…must die.
I was reasonably well educated in the 60s and early 70s, but I was in one of the best educational systems in the country at the time, thanks to Charles Stewart Mott, and even then, I could see that a lot of my cohorts weren’t doing that well.
It’s gotten much worse.
In 1979, when the Department of Education was forced on us, the US’ education system was #1 in the world.
Today after 46 years of their ‘expertise’ the system is rated as #49
Well there was “New Math”. Which victimized me starting in 5th Grade right up until 7th Grade when our newly hired math/science teacher threw it all out! Disgusted by the fact that NONE of the students in his class could do math with fractions. Instead we’d been spending 2 years in Grade & Jr. High doing division using factors of 10 with remainders of the divisor and studying Set Theory and Venn Diagrams. I could tell you all about unions and intersections, even addition with non-base 10 numbers, and what a null-set was. But ask me to mix antifreeze of a specific percentage from alcohol and water?

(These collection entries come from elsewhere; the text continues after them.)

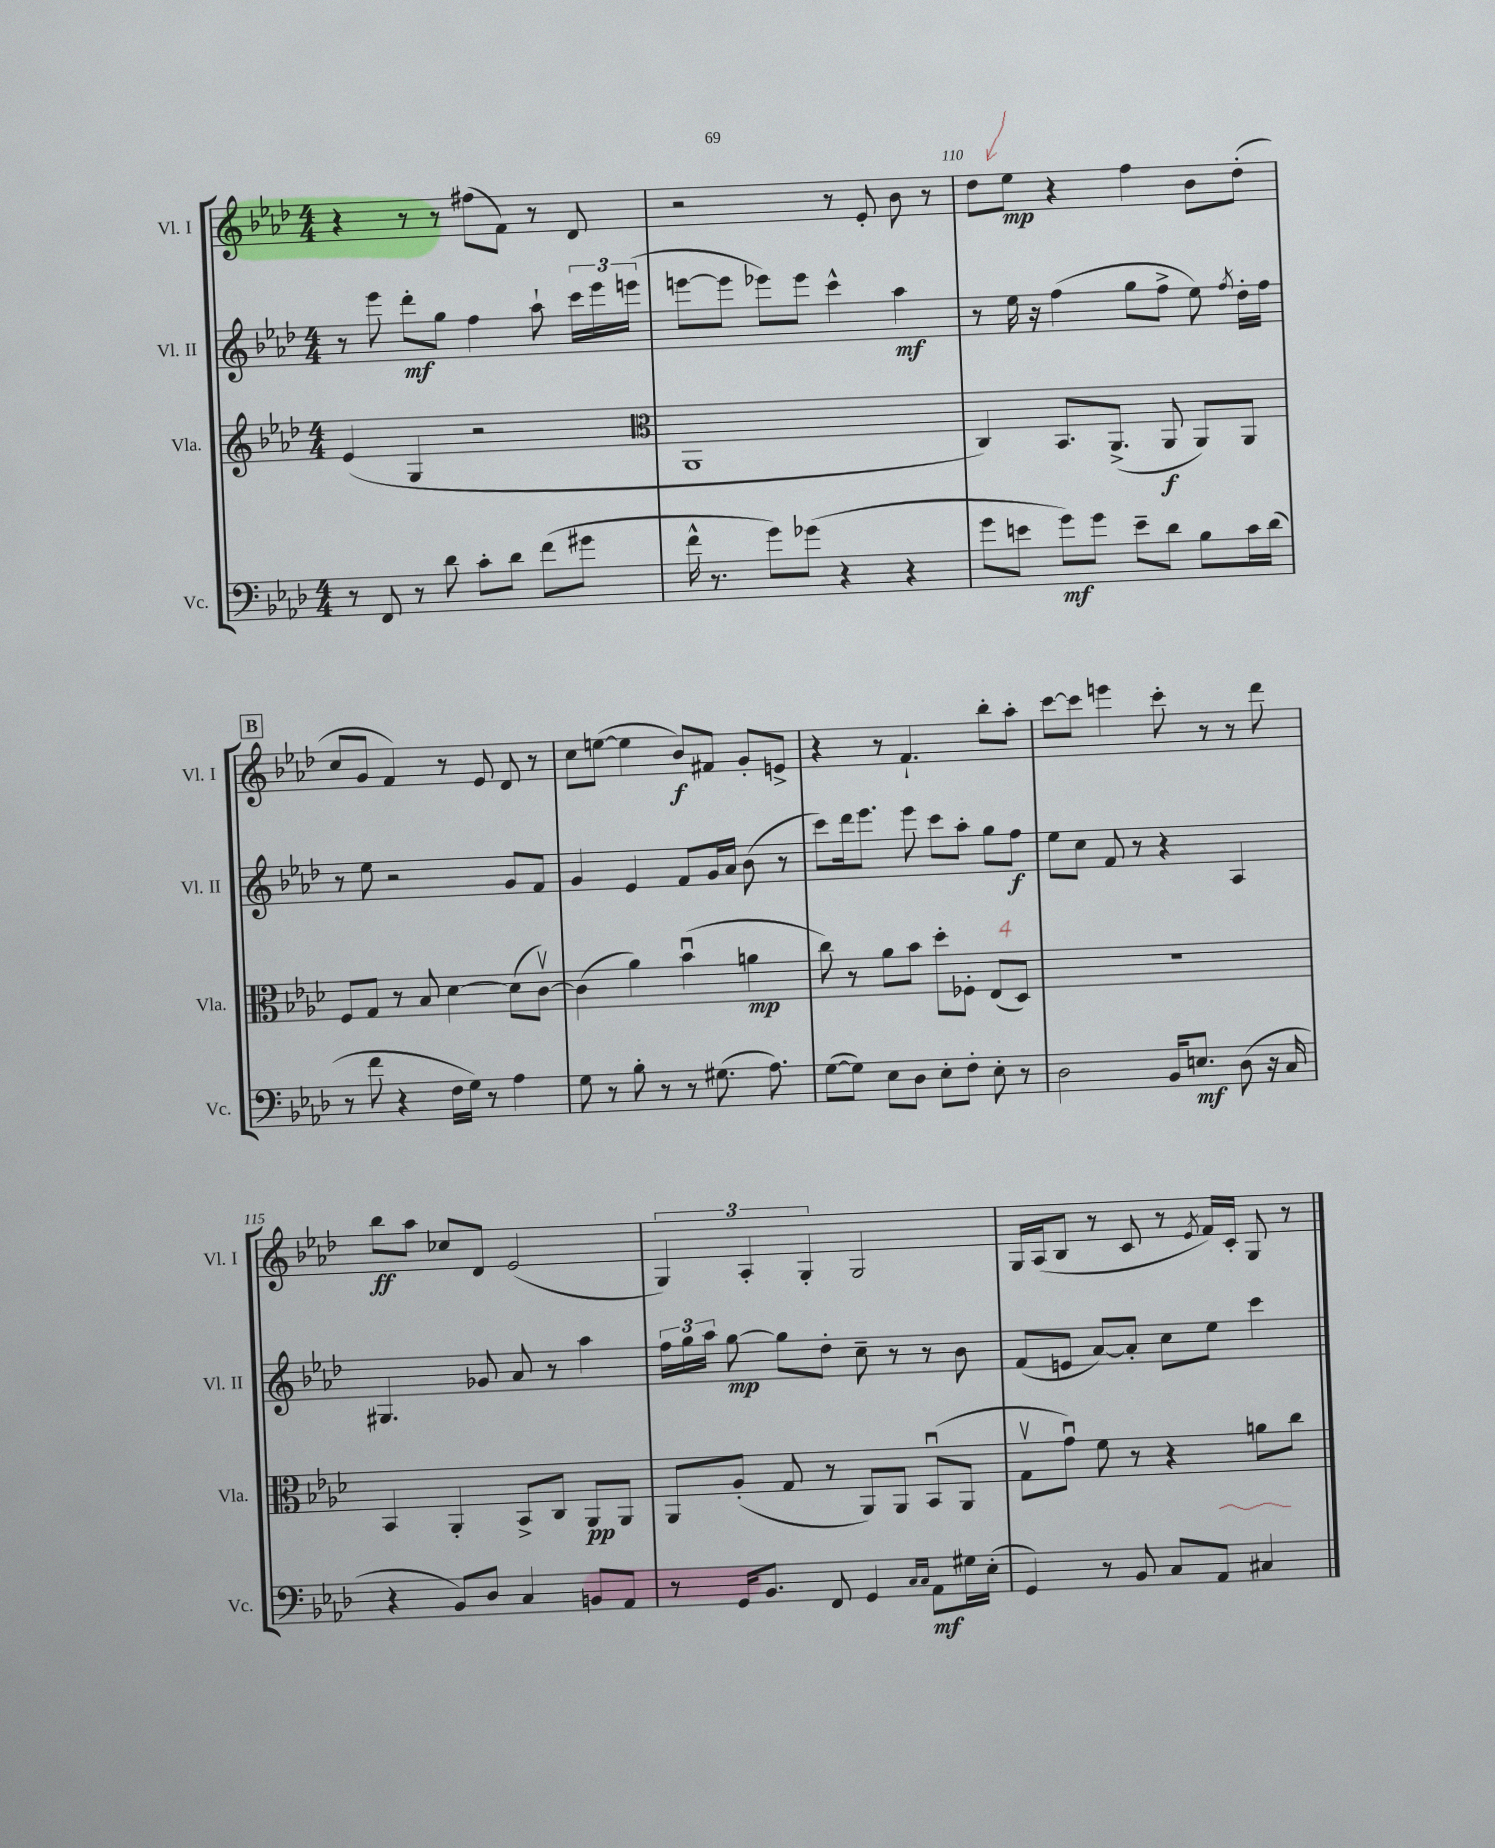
<<
\new StaffGroup <<
\new Staff = "s0" \with { instrumentName = "Vl. I" shortInstrumentName = "Vl. I" } {
    \clef treble \key aes \major \numericTimeSignature \time 4/4
    \autoBeamOff r4 r8 r8 fis''8[( f'8]) r8 des'8 |
    r2 r8 ees'8-. bes'8 r8 |
    des''8[ ees''8]\mp r4 f''4 bes'8[ des''8]-.( |
    \mark \markup { \box "B" } c''8[ g'8] f'4) r8 ees'8 des'8 r8 |
    c''8[ e''8]~( e''4 bes'8[\f) fis'8] g'8[-. e'8]-> |
    r4 r8 f'4.-! bes''8[-. aes''8]-. |
    c'''8[~ c'''8] e'''4 c'''8-. r8 r8 des'''8 |
    bes''8[\ff aes''8] ces''8[ des'8] ees'2( |
    \tuplet 3/2 { g4) aes4-. g4-. } g2 |
    g16[ aes16( bes8] r8 c'8 r8 \acciaccatura { ees'8 } f'16[) c'16]-. g8 r8 \bar "|." |
}
\new Staff = "s1" \with { instrumentName = "Vl. II" shortInstrumentName = "Vl. II" } {
    \clef treble \key aes \major \numericTimeSignature \time 4/4
    \autoBeamOff r8 ees'''8 des'''8[-.\mf g''8] f''4 aes''8-! \tuplet 3/2 { c'''16[ ees'''16 e'''16]( } |
    e'''8[~ e'''8] ees'''8[) ees'''8] c'''4-^ aes''4\mf |
    r8 ees''16 r16 f''4( g''8[ f''8]-> ees''8) \acciaccatura { f''8 } des''16[-. f''16] |
    \mark \markup { \box "B" } r8 ees''8 r2 g'8[ f'8] |
    g'4 ees'4 f'8[ g'16 aes'16] bes'8( r8 |
    c'''8[) des'''16 ees'''8.] ees'''8 c'''8[ aes''8]-. g''8[ f''8]\f |
    ees''8[ c''8] f'8 r8 r4 aes4 |
    gis4. ges'8 aes'8 r8 aes''4 |
    \tuplet 3/2 { f''16[ g''16 aes''16] } g''8~\mp g''8[ des''8]-. c''8-- r8 r8 bes'8 |
    f'8[( e'8] aes'8[~) aes'8]-. c''8[ ees''8] c'''4 \bar "|." |
}
\new Staff = "s2" \with { instrumentName = "Vla." shortInstrumentName = "Vla." } {
    \clef treble \key aes \major \numericTimeSignature \time 4/4
    \autoBeamOff ees'4( g4 r2 |
    \clef alto aes,1 |
    c4) bes,8.[ aes,8.]->( aes,8\f aes,8[) aes,8] |
    \mark \markup { \box "B" } f8[ g8] r8 bes8 des'4~ des'8[( c'8]~\upbow) |
    c'4( aes'4) bes'4\downbow( a'4\mp |
    c''8) r8 aes'8[ bes'8] des''8[-. fes8]-. ees8[( des8]) |
    R1 |
    bes,4 aes,4-. bes,8[-> c8] aes,8[\pp aes,8] |
    aes,8[ aes8]-.( g8 r8 aes,8[) aes,8] bes,8[\downbow( aes,8] |
    g8[\upbow g'8]\downbow) f'8 r8 r4 a'8[ c''8] \bar "|." |
}
\new Staff = "s3" \with { instrumentName = "Vc." shortInstrumentName = "Vc." } {
    \clef bass \key aes \major \numericTimeSignature \time 4/4
    \autoBeamOff r8 f,8 r8 des'8 c'8[-. des'8] f'8[( gis'8] |
    f'16-^ r8. g'8[) ges'8]( r4 r4 |
    g'8[ e'8] g'8[\mf) g'8] e'8[-- des'8] bes8[ c'16 des'16]( |
    \mark \markup { \box "B" } r8 f'8 r4 f16[ g16]) r8 aes4 |
    g8 r8 bes8-. r8 r8 gis8.( aes8.) |
    g8[~( g8]) ees8[ des8] ees8[-. f8]-. ees8-. r8 |
    des2 bes,16[ e8.]\mf des8( r16 c16 |
    r4 bes,8[) des8] c4 b,8[ aes,8] |
    r8 g,16[ bes,8.] f,8 g,4 \grace { c16[ c16] } aes,8[\mf gis16 ees16]-.( |
    g,4) r8 bes,8 c8[ aes,8] cis4 \bar "|." |
}
>>
>>
\layout { \context { \Score currentBarNumber = #108 \override BarNumber.break-visibility = ##(#f #t #t) barNumberVisibility = #(every-nth-bar-number-visible 5) } }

Forget it!
Nor could we do division of fractional numbers in decimal representation. Kinda handy when dealing with money. Of course if only we could get the US Mint to make coinage in the denominations of the divisors in our math problems, then we’d have been all set!
Yeah, I remember that, too. Fortunately, I’d learned how to do fractions before they started to torture us with that.
As was once said by a famous musical philosopher: “It’s the process that matters not the final answer.”
Yeah, I suffered through new math in first and second grades, I think. Fortunately it didn’t last long
Maybe that was before my time (grade school in the 60s)–just a week or two of alternate bases, which I’d already learned from the World Book Encyclopedia–but otherwise pretty much traditional stuff. Even so, the state apparently had gotten tired of people graduating high school without knowing decimals and fractions and had added a math proficiency exam requirement about the time I graduated.
The corruption goes much deeper than the teachers. Last I checked it was over $17K per student per year in costs K-12. Obviously most of that doesn’t make it to the classrooms. Otherwise one wouldn’t hear of teachers buying student supplies with their own money. And running constant fund raisers for various activities.
As for education quality decades back, it is now 50 years since I p[assed a GED before finishing any high school night classes. That would not be possible if the test represented real education.
So defunding the public schools seems like a possible win.
My 6th grade teacher was complaining that too many parents regarded public education as free baby sitting, and that he’d be better paid if he were a baby sitter. That was around 1969.
Anyway, it’s going to be hard to convince people to give up free baby sitting.